Capitol food fight: Arizona lawmakers fail to override veto of cottage food bill
PHOENIX - Lawmakers in the Arizona House failed to get enough votes on April 25 to override a veto on a bill related to homemade food.
Gov. Katie Hobbs vetoed House Bill 2509, which would have expanded the homemade foods that people could sell legally, including hot foods, like tamales.
Hobbs vetoed the bill last week, citing safety concerns.
Lawmakers in the House failed to get enough votes to override Hobbs' veto. Democrats in the House and Senate previously said they wouldn't provide the votes needed.
Democratic State Rep. Alma Hernandez is among lawmakers who broke ranks with her party in support of the override.

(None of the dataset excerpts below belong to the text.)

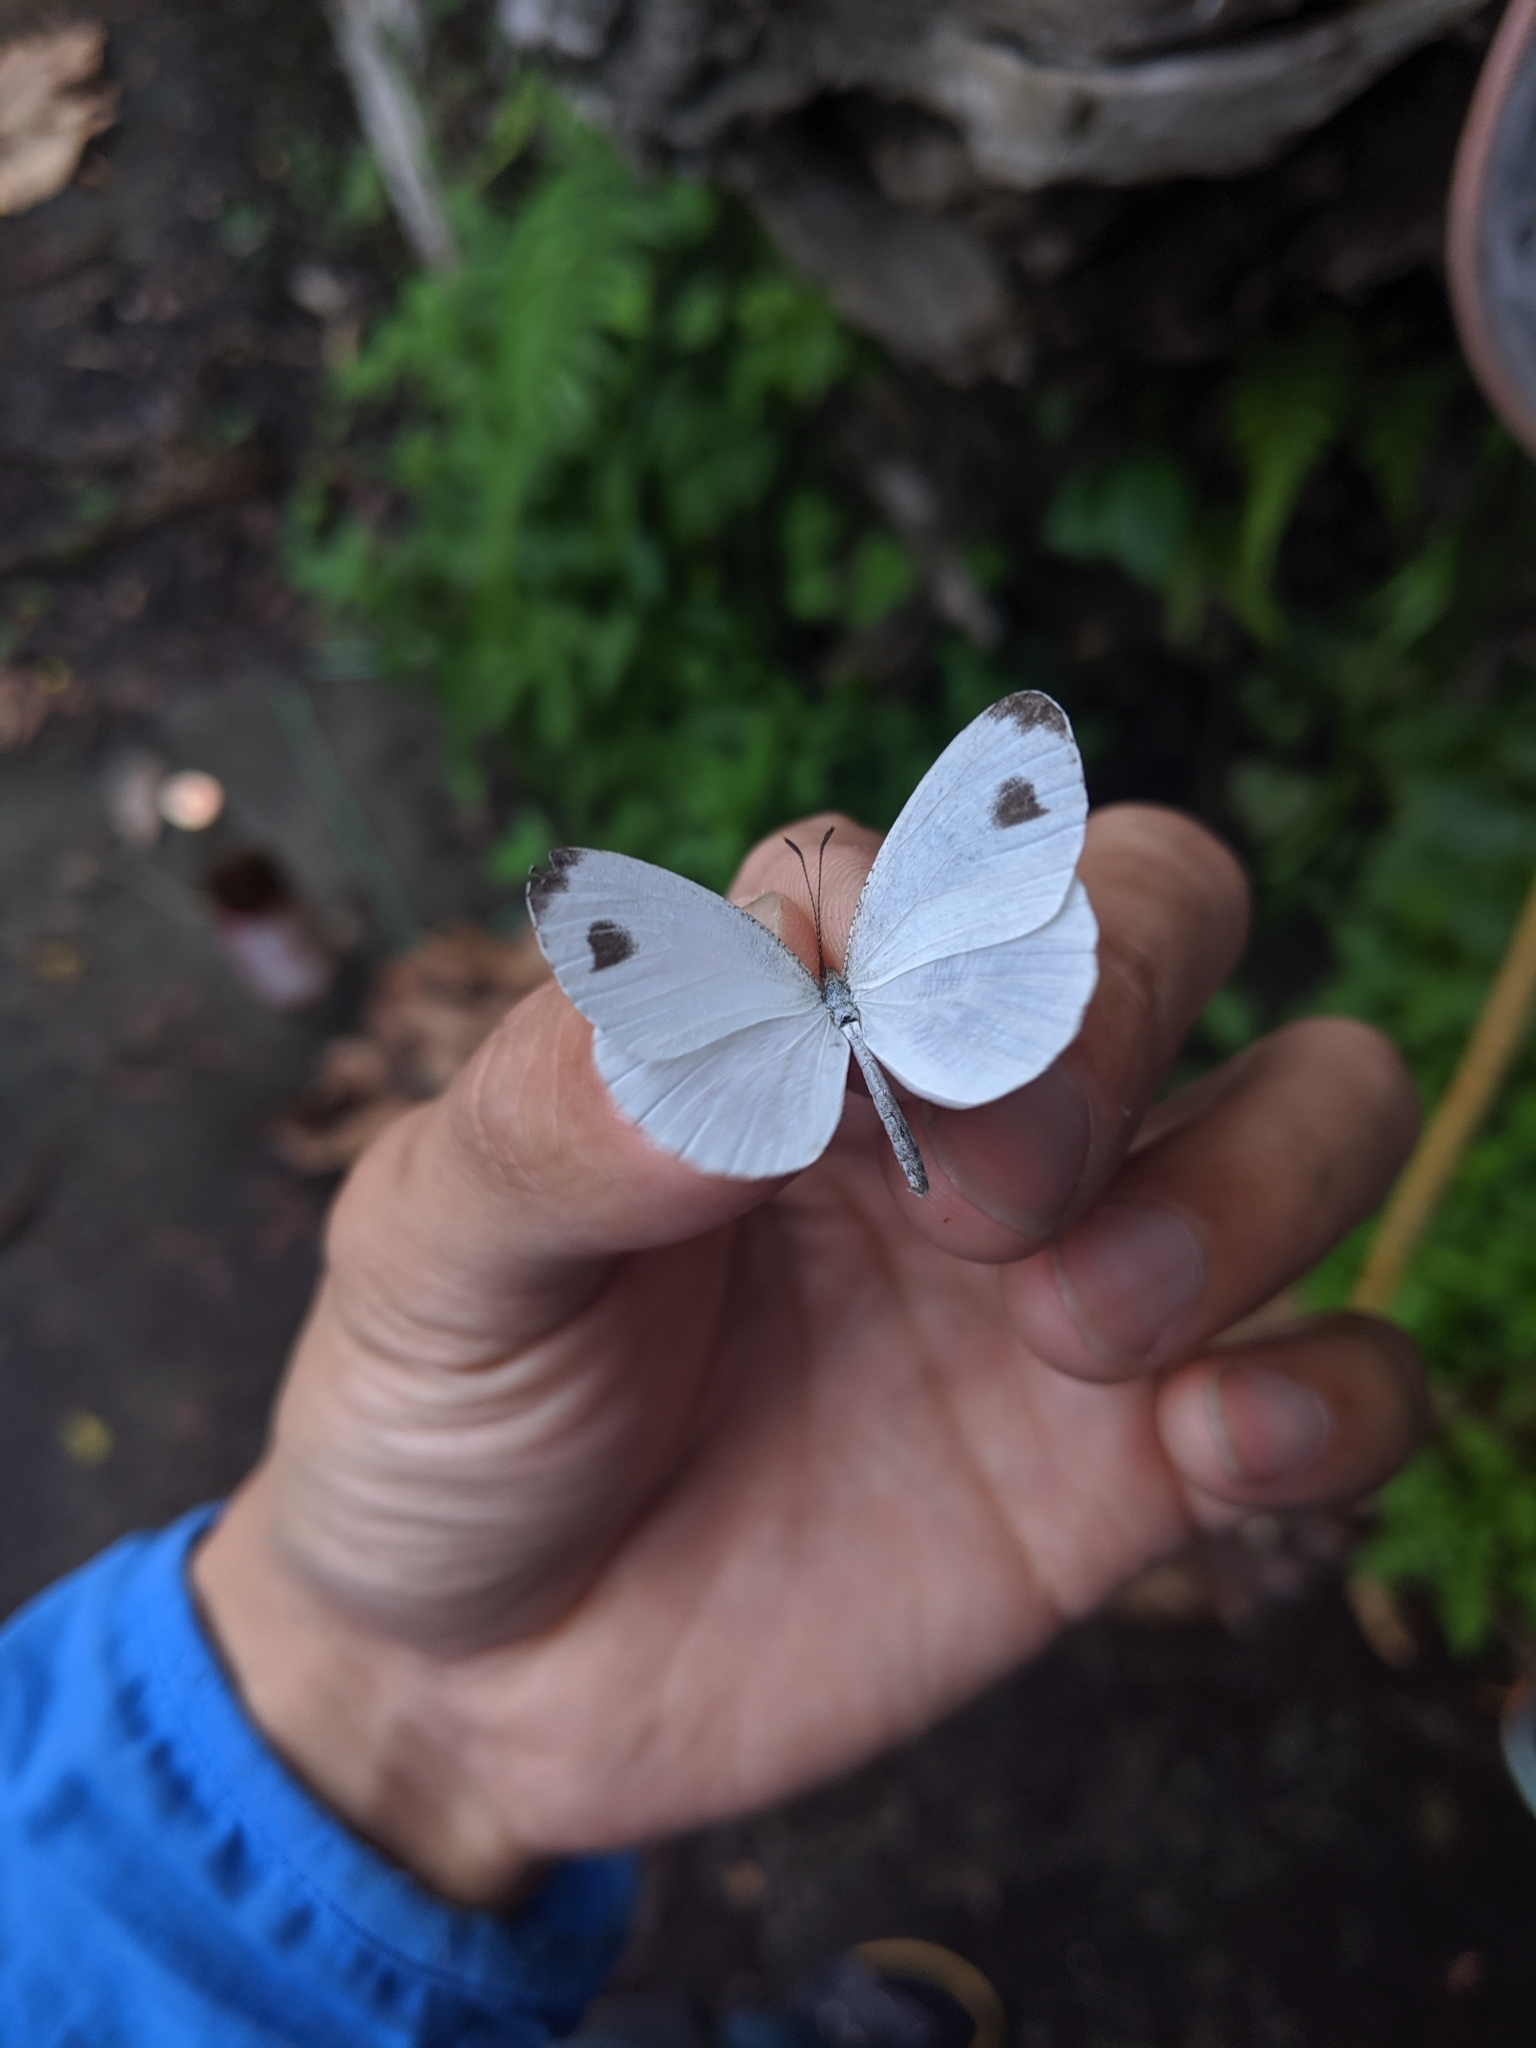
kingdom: Animalia
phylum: Arthropoda
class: Insecta
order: Lepidoptera
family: Pieridae
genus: Leptosia
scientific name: Leptosia nina
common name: Psyche
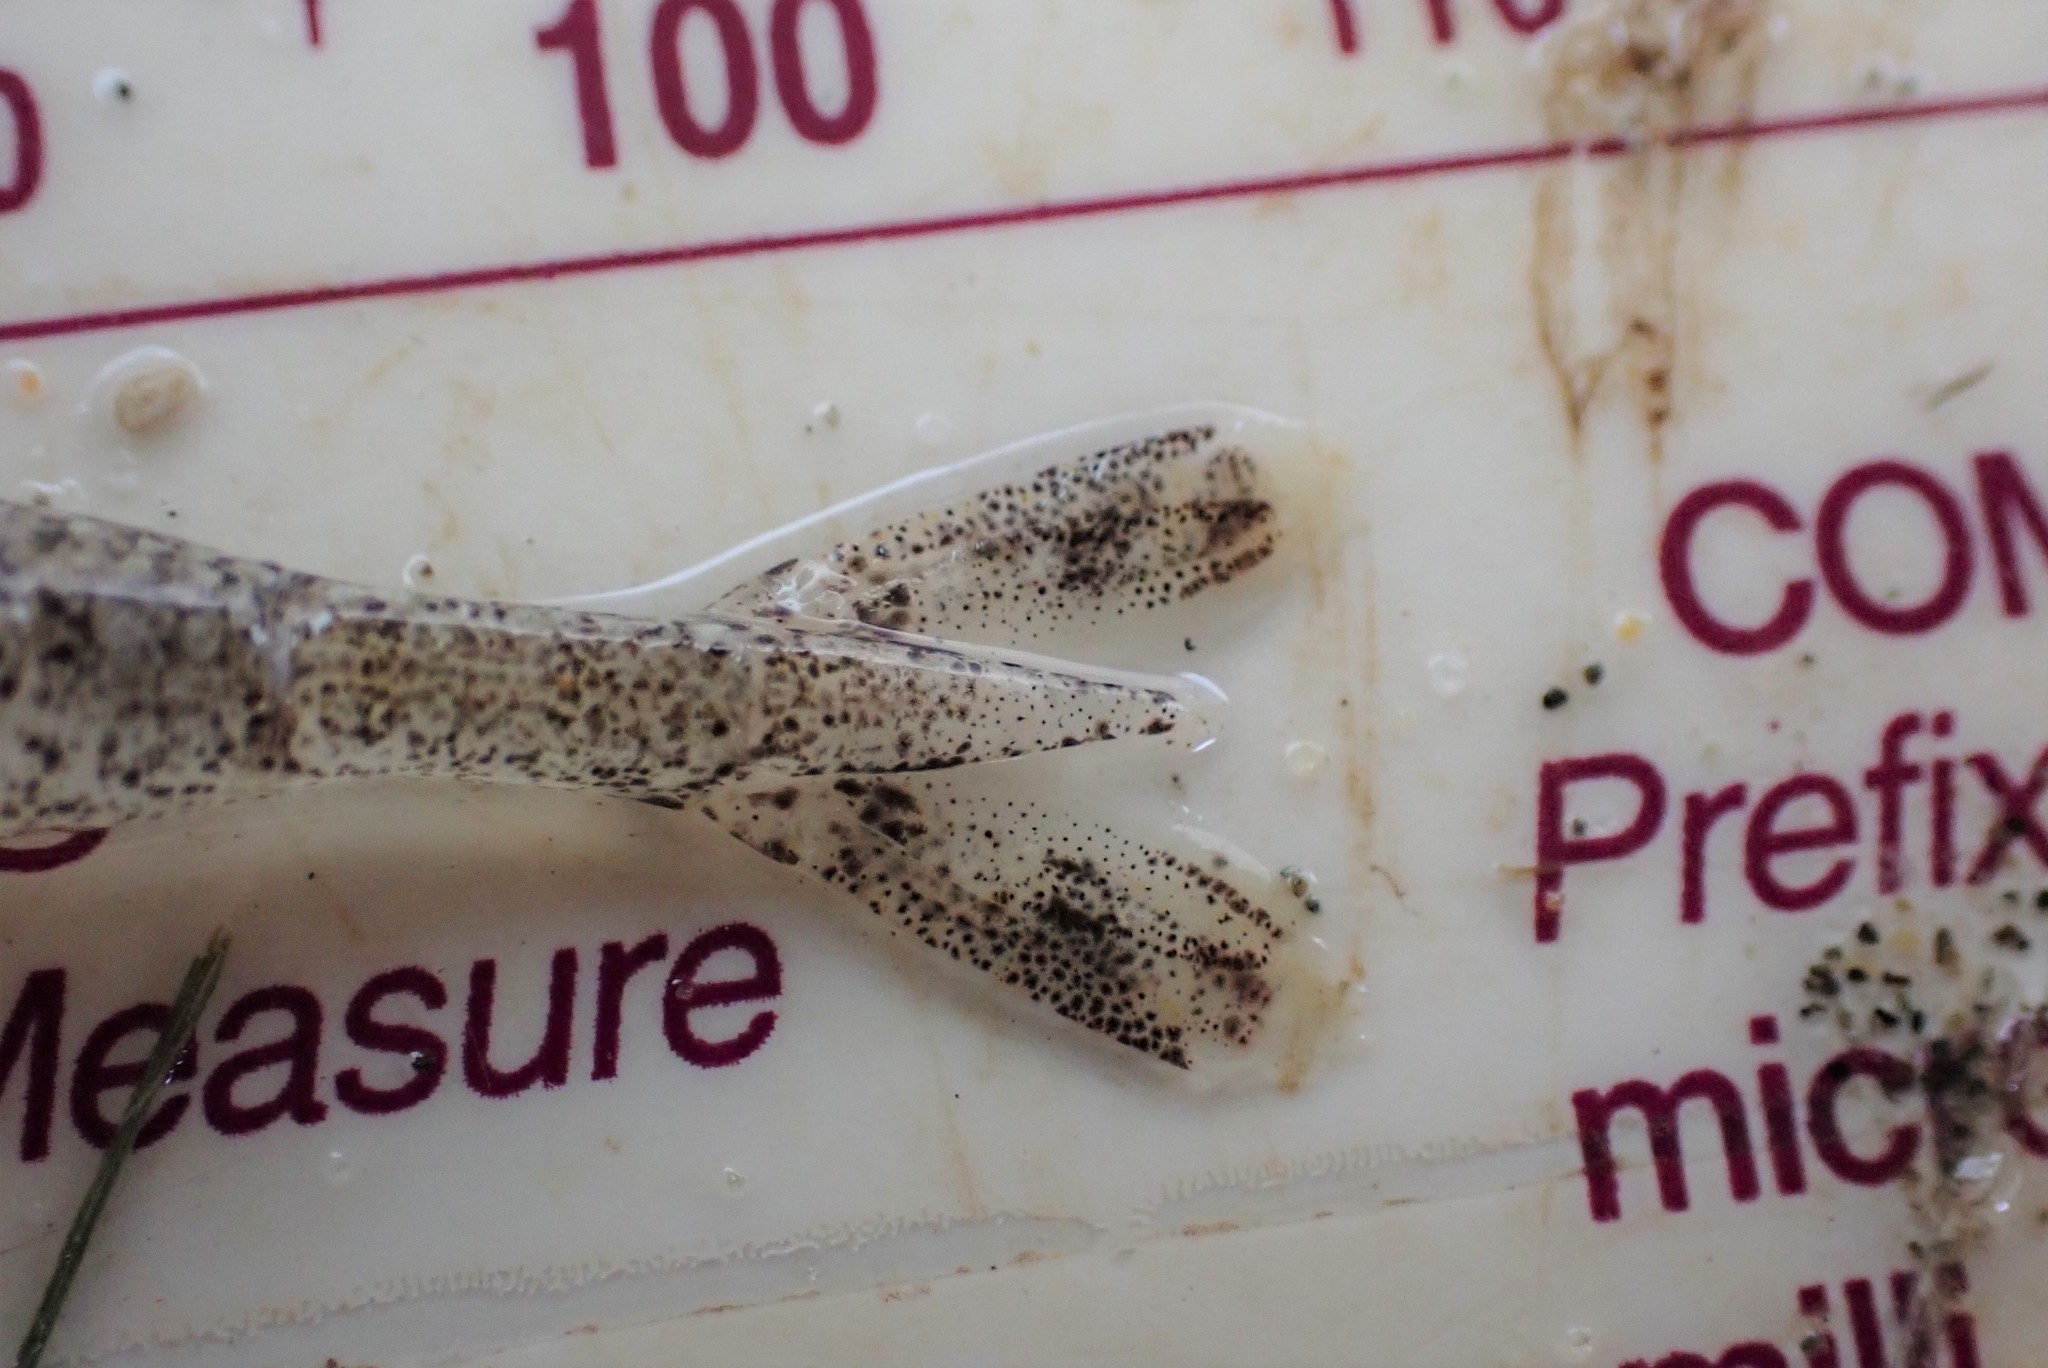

"I am very disappointed in many of my colleagues who I've had conversations with over the weekend who have, all of the sudden, changed their votes," Hernandez said Tuesday. "Why? I'll tell you why. Because they are too afraid of voting against the governor. Because they want to protect the governor, although we are a separate branch, and we were elected by our constituents, not by Governor Hobbs."
Food vendors were on hand Tuesday in support of the legislation.
This could have been the first veto override since 1981.
"Is it against the law buying tamales? It is … from a woman here selling tamales," said Republican Rep. Teresa Martinez. "The governor told those Democrats, you will vote no, and they said OK."
After the official vote, some representatives made it a point to buy some homemade foods being sold at the Capitol.
"I almost voted yes, nobody is talking about barbecue, nobody is talking about hamburgers, because they want to target the Latino community in this caucus. Some people are pandering to the Latino community like they actually care about us," said Democratic lawmaker Cesar Aguilar.
Generally, members voted along party lines, except for five Democrats.
"Everyone is saying 'oh, you’re so brave. I wasn’t elected by the executive tower," Hernandez said. Everyone kept telling me the same thing, we know it’s the right thing to do, but we can’t politically do this. It doesn’t look good on Democrats. We have to stick together, although we know it’s the right thing to do."
Cottage food vendors say they’re disappointed the override didn’t get the votes it needed.
Fernando Gonzales with the Libre Initiative said, "They don't come here asking for welfare, they're here to support their families, have an opportunity to cook the food, take it and sell it, without fear of prosecution."
"For those that don't have the resources to be able to do that, open kitchens and things like that, it hurts because that stifles what we can do at home, versus being able to go out and do that in a large capacity," said Brannon Haley, owner of EATz & TREATz.
In a letter explaining her veto decision, Hobbs said the bill would increase the risk of food-borne illness by expanding the ability of vendors to sell high-risk foods.